Page excerpt:

______

THE RFSA AND THE COMPLAINT FILED BY COTRACO

  1. The Translation Bureau provides official language translation services to various institutions, including Parliament, the courts and the various departments and agencies of the federal public service. The RFSA sought to update its directory of pre-selected translation services suppliers, who are the only potential suppliers who may bid subsequently for procurements concerning translation contracts.[4]
  2. The RFSA was published on February 10, 2014. The bid closing date was March 31, 2014.
  3. Under the terms of the RFSA, the suppliers chose the field or fields for which they wanted to be pre-selected (for example, Aboriginal Affairs, Real Property, Law, etc.).
  4. Moreover, the RFSA provided that the potential suppliers could submit a proposal for one or more of three “tiers”,[5] defined in terms of daily translation capacity. Thus, Tier 1 pertained to the “requirements where the daily translation capacity is greater than or equal to 1,500 words and less than 3,000 words”.[6] Tier 2 pertained to “requirements where the daily translation capacity is greater than or equal to 3,000 words and less than 8,000 words”. Finally, Tier 3 pertained to “requirements where the daily translation capacity is greater than or equal to 8,000 words”.
  5. The specific requirements to be met in order to obtain a supply arrangement in the field and tier requested were specified in the RFSA. In general, for each field requested, the potential suppliers had to show, among other things, that they had translated a certain number of words in relation to the field “over the last five years as of the date of the RFSA”.[7] Since the RFSA was published on February 10, 2014, the reference period extended from February 10, 2009, to February 10, 2014 (the prescribed period); this specification regarding the relevant dates was made in response to a question from a bidder, which was the subject of Amendment No. 005 to the RFSA.[8]
  6. The RFSA incorporated by reference the provisions of document “2008 (2013-06-01) Standard Instructions – Request for Supply Arrangements – Goods or Services” (Standard Instructions), as appears from article 1 of Part 2 of the RFSA.[9] Therefore, they were an integral part of the RFSA.
  7. The RFSA indicated that, to be declared responsive, a proposal had to comply with the requirements of the RFSA and meet all mandatory technical evaluation criteria.[10]
  8. COTRACO submitted a proposal for Tier 1 in the following fields: General and Administrative Texts, Aboriginal Affairs, Finance, and Parliamentary Proceedings.[11]
  9. On August 21, 2014, PWGSC notified COTRACO that the evaluation was completed and that it would be issued a supply arrangement. By way of explanation for why COTRACO was or was not pre‑selected for the fields it applied for, the letter included a form entitled “Tier 1 – Results of the Evaluation” [translation]. This form indicated, in short, that COTRACO was pre-selected for one of the fields (Aboriginal Affairs), but that its proposal was rejected for the other fields on the ground that “certain dates entered in the form are not in compliance with the prescribed period (from February 2009 to February 2014)” [translation].

______

Records from a data source:
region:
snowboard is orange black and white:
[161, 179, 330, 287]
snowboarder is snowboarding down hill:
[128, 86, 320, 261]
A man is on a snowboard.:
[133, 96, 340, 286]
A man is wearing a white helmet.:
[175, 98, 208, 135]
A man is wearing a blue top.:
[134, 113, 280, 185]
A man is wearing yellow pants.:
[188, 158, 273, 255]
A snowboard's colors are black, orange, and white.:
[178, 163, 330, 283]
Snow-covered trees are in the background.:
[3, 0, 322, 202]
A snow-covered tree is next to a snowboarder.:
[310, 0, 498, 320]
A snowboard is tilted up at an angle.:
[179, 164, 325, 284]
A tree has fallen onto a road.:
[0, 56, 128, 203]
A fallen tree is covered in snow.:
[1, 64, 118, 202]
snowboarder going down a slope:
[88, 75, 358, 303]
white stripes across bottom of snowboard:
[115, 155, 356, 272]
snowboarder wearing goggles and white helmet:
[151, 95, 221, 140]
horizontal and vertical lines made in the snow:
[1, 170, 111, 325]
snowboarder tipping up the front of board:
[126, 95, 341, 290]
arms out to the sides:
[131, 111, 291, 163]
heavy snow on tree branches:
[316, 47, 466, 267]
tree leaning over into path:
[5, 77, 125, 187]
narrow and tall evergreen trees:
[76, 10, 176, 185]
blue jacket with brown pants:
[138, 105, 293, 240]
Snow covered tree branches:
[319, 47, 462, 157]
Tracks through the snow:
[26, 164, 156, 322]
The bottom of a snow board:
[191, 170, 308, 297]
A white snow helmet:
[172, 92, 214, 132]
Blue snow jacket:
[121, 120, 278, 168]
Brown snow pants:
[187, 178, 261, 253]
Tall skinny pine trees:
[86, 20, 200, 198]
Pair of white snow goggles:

______

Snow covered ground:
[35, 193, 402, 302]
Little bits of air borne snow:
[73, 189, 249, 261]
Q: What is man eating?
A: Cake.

______

Exercise requirements:
1) In the page excerpt on the RFSA and COTRACO's complaint, what was the bid closing date?
2) Pick up the account of the RFSA and COTRACO's complaint after its final paragraph and write the next part.

Response list:
1) March 31, 2014.

2)
  10. The same day, COTRACO sent an email to PWGSC asking it to provide explanations concerning the decision not to recognize its qualifications regarding the Parliamentary Proceedings field, or to review its decision in this regard.
  11. On August 26, 2014, PWGSC responded to COTRACO by email. Basically, PWGSC did not provide any additional explanation for its decision, making only a general reference to the provisions of the RFSA. Indeed, the explanations provided consisted of the reproduction of the provisions of the RFSA for Tier 1, in which the words “over the last five years as of the date of the RFSA” were highlighted. At the most, PWGSC added a reference to the fact that the “prescribed period” was specified in Amendment No. 005 and that it pertained to the period from February 10, 2009, to February 10, 2014. Finally, PWGSC indicated that it “did not intend to provide feedback in person or by phone” [translation].[12]
  12. On September 18, 2014, COTRACO sent emails to various PWGSC officials to dispute the explanations it was given and raise some other arguments. Thus, it indicated that, in its opinion, “nothing in the [RFSA] documents indicated that exceeding the dates could result in disqualification” [translation] and that such an interpretation was “narrow and discriminatory” [translation]. On the contrary, COTRACO indicated that, in its opinion, the fact that the prescribed period fell within the dates included in its proposal and that the number of words indicated suggested a “pace” [translation] exceeding the one imposed by the “minimum period” [translation] prescribed by the RFSA meant that its proposal met the requirements of the RFSA.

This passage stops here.